EXERCISE PASSAGE
Tongariro Park has 3 main peaks in it, 2 of which are active volcanos (one was used as Mt Doom in filming for the LOTR trilogy).  This hike doesn’t take you by that volcano, (though parts of it felt like I was walking in the movie) but between the other active volcano in the park “Mt Ngauruhoe” and the other main peak “Mt Tongariro”.  Fantastic hike, the scenery was amazing and it wasn’t that hard, I feel fine tonight…

I’m going to post quite a few of the different parts of the trail on here, thee diversity was stunning.  From alpine tundra, to plantless lava fields and much more…

These are a very small sampling of what I put on flickr.

First section of the hike:

hiking into the lava fields

Up the lava fields:
view from the lava fields

Large crater:

main crater

Around the pass:

emerald lakes

Alpine Tundra:

alpine tundra



Skydive in Taupo

Saturday, November 15th, 2008

Left Rotorua this morning, down to lake Taupo the skydiving capital of New Zealand and I thought it’d be silly not to find out for myself why that is…

Once I was suited up and got on the plane, the whole experience was about 20-25 minutes until I was back on the ground via the less conventional method. The jump was from 12000ft with perfectly sunny skies by the lake. It’s a tandem skydive so I had a guy strapped on to me operating the parachute etc, all I had to do was enjoy it all.


Up to 12000ft and the green light goes on inside the aircraft, my tandem partner opens the door and I sit on the edge of the plane with my legs dangling underneath it as instructed. The view looking down from out of an airplane is quite different than looking out the windows, especially when you are jumping out of the plane. The first few seconds out of the plane you spin around and until you are in the stabilized free fall, those few seconds are unlike anything else.

The free fall lasts for about 45 seconds when jumping from this height, traveling around 200km/hr, though aside from the wind battering your face it doesn’t feel like you’re moving that fast, after you initially get out of the plane anyway. The first few seconds you feel the speed… Free fall is an awesome sensation, albeit a short one. Followed by the chute opening and gliding around slowly for several more minutes, also great fun and the whole time with a fantastic view before landing back where the plane took off from.


I thoroughly enjoyed the entire thing, absolutely fantastic!



Didn’t convince my Uncle to do the jump, maybe next time ;-)
Tomorrow we’re hiking around a couple volcanos….

MATERIAL PROVIDED
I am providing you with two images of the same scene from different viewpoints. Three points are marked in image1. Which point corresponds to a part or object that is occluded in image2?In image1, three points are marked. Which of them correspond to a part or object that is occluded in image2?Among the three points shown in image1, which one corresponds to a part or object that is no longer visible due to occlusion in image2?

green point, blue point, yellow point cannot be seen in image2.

REQUIREMENT
According to the travel blog, how long does the free fall last on the skydive from 12000ft?

RESPONSE FOR THIS EXERCISE
About 45 seconds.